My step father in law was buried on Tuesday with military honors that he more than deserved, but never really wanted. He was just serving the country he loved, and the people of this country as best he could. Never was there such a humble man who wielded so much power as well as he did.
He was a Judge, you see. And he took his job seriously. He never let his personal opinion affect his judicial opinion and he always heard both sides equally.
Once, after sentencing a man to prison, he ordered the guy go to the hospital before incarceration. He thought the guy's cough needed a doctor's attention.
7 years later, that man came to my father in law's courtroom and thanked him. The man had TB. Sending him to the hospital before prison may have saved not only his life, but the lives of anyone exposed to him.
He performed our wedding ceremony, and stood there in his honorable judge robes in the middle of July, on a day when the high temperature was a whopping 64 degrees. And he paused in the middle of the ceremony and commented, "You know... (name omitted) said it'd be a cold day in July before he got married." Then carried on through our laughter, solemnly binding us together.
He left an impression on everyone he met. Usually a favorable impression. His oncologist called to check on him almost every day. He kidney doc sent a note saying that the way my father in law embraced life and in the end embraced his own death, had changed his way of seeing patients.

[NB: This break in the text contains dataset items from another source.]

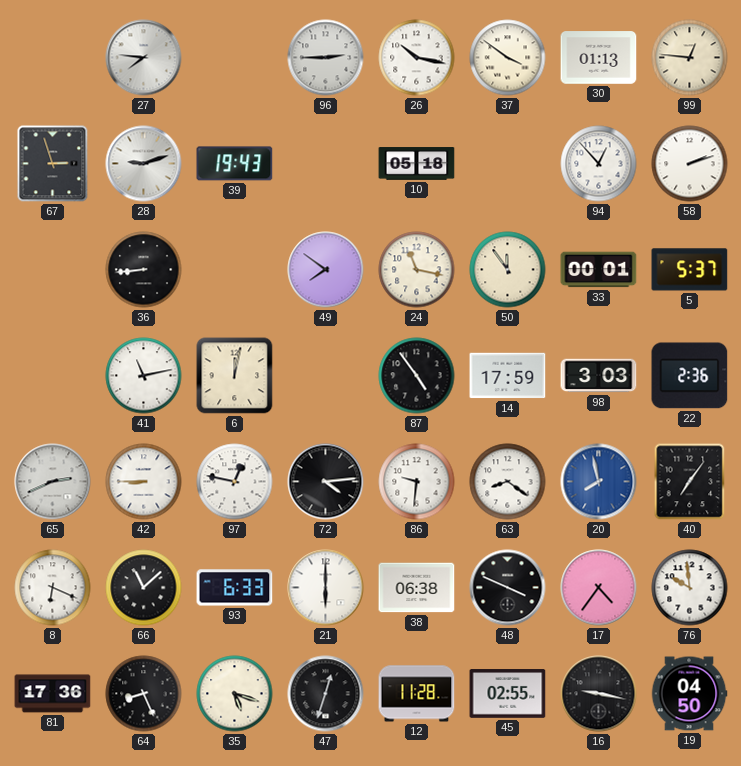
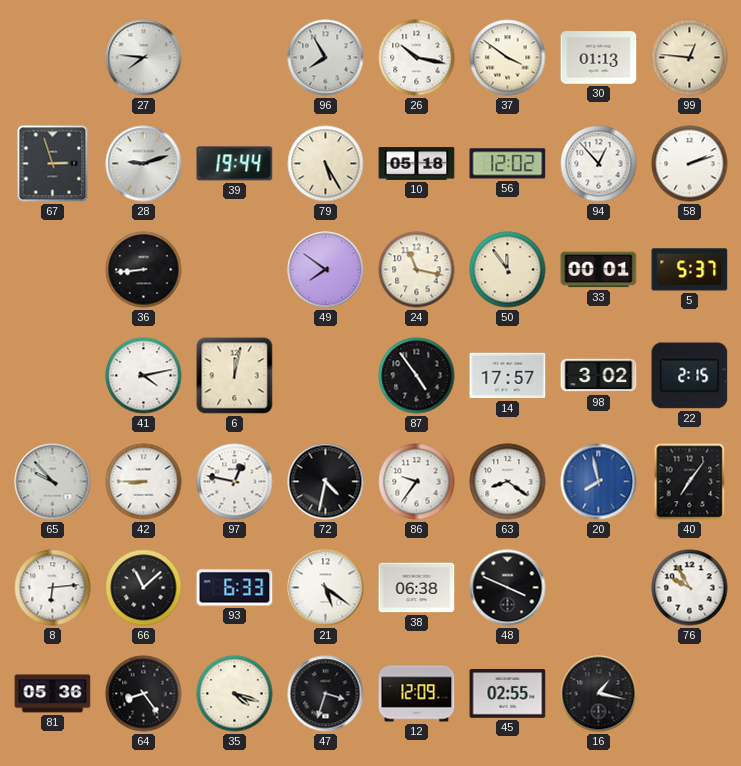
96: 2:45 -> 7:55
39: 19:43 -> 19:44
79: none -> 5:25
56: none -> 12:02
41: 11:13 -> 4:13
14: 17:59 -> 17:57
98: 3:03 -> 3:02
22: 2:36 -> 2:15
65: 2:41 -> 9:53
72: 4:14 -> 4:32
86: 9:31 -> 9:36
8: 6:19 -> 6:14
21: 6:00 -> 5:21
17: 4:36 -> none
76: 9:59 -> 9:55
81: 17:36 -> 05:36
64: 8:26 -> 8:24
35: 5:18 -> 4:18
47: 12:33 -> 3:33
12: 11:28 -> 12:09
16: 9:17 -> 1:17
19: 04:50 -> none
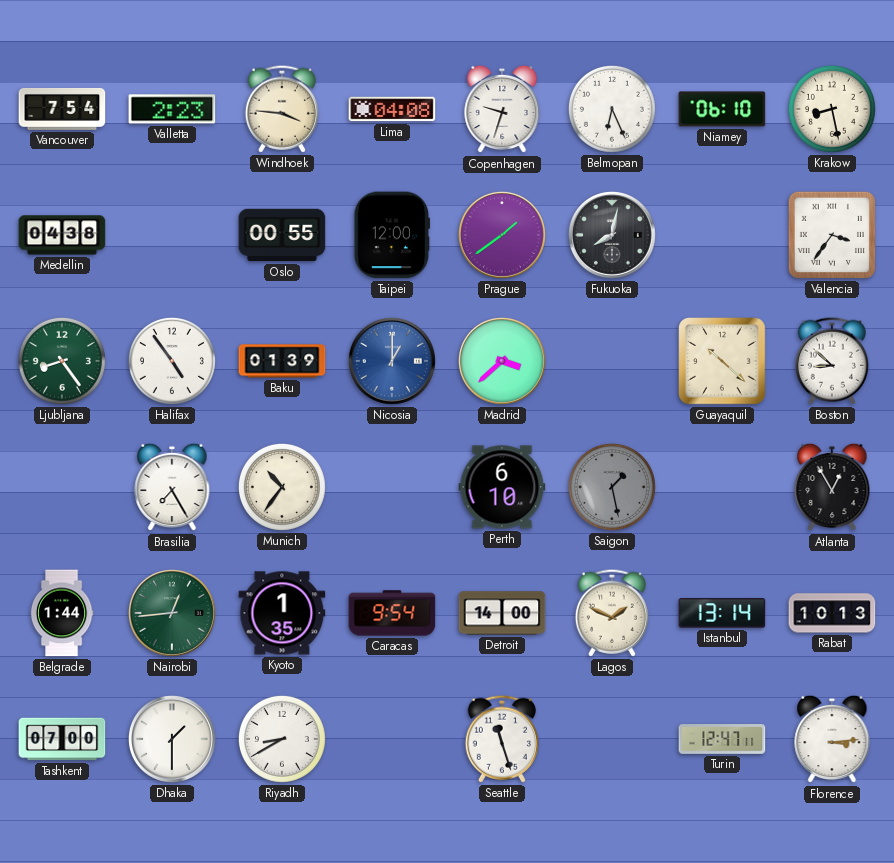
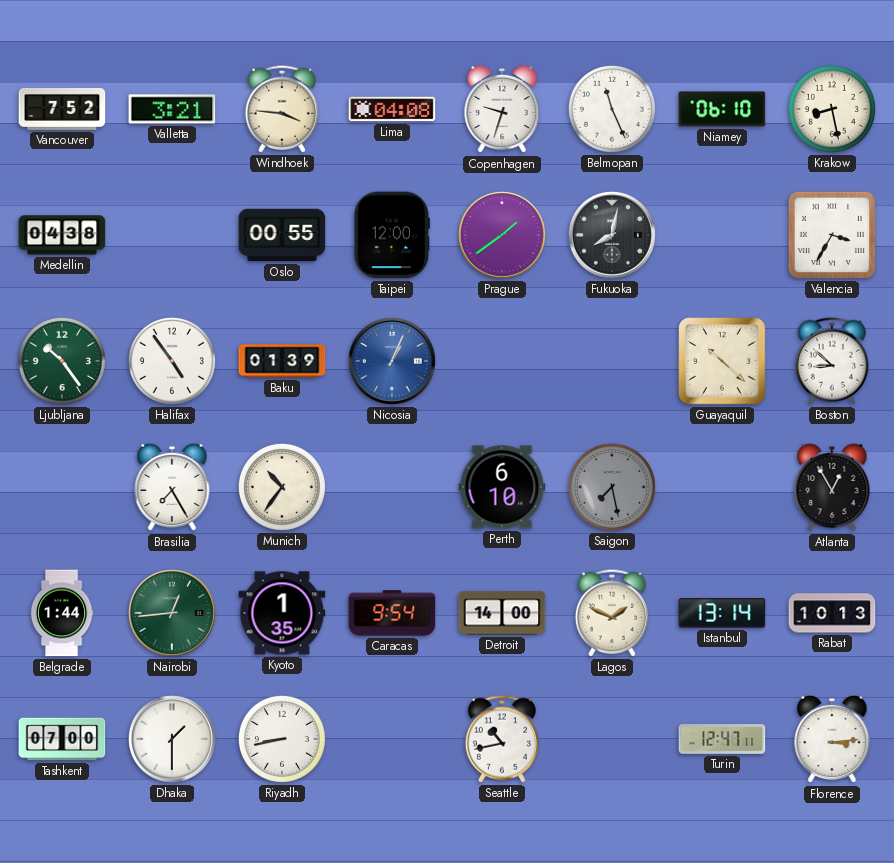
Vancouver: 7:54 -> 7:52
Valletta: 2:23 -> 3:21
Belmopan: 6:26 -> 11:26
Valencia: 3:36 -> 3:35
Ljubljana: 8:24 -> 10:24
Nicosia: 1:00 -> 1:04
Madrid: 3:38 -> none
Saigon: 1:28 -> 7:28
Riyadh: 8:40 -> 8:43
Seattle: 11:27 -> 10:43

These are just a few examples of ways my FIL touched people.
And my father in law was not in that flag draped coffin. As his pastor put it, "You can't bury his spirit, his sense of humor, his sense of fairness or fashion. (he was well known for his snazzy clothing) You can't bury who he was, or who he is in our minds and hearts. You can only bury the vessel that carried all those things."
There were a lot of smiles and very few tears at his burial. I'd like my funeral to be full of smiles too.
Having a gun salute would be nice too. That was a first for me.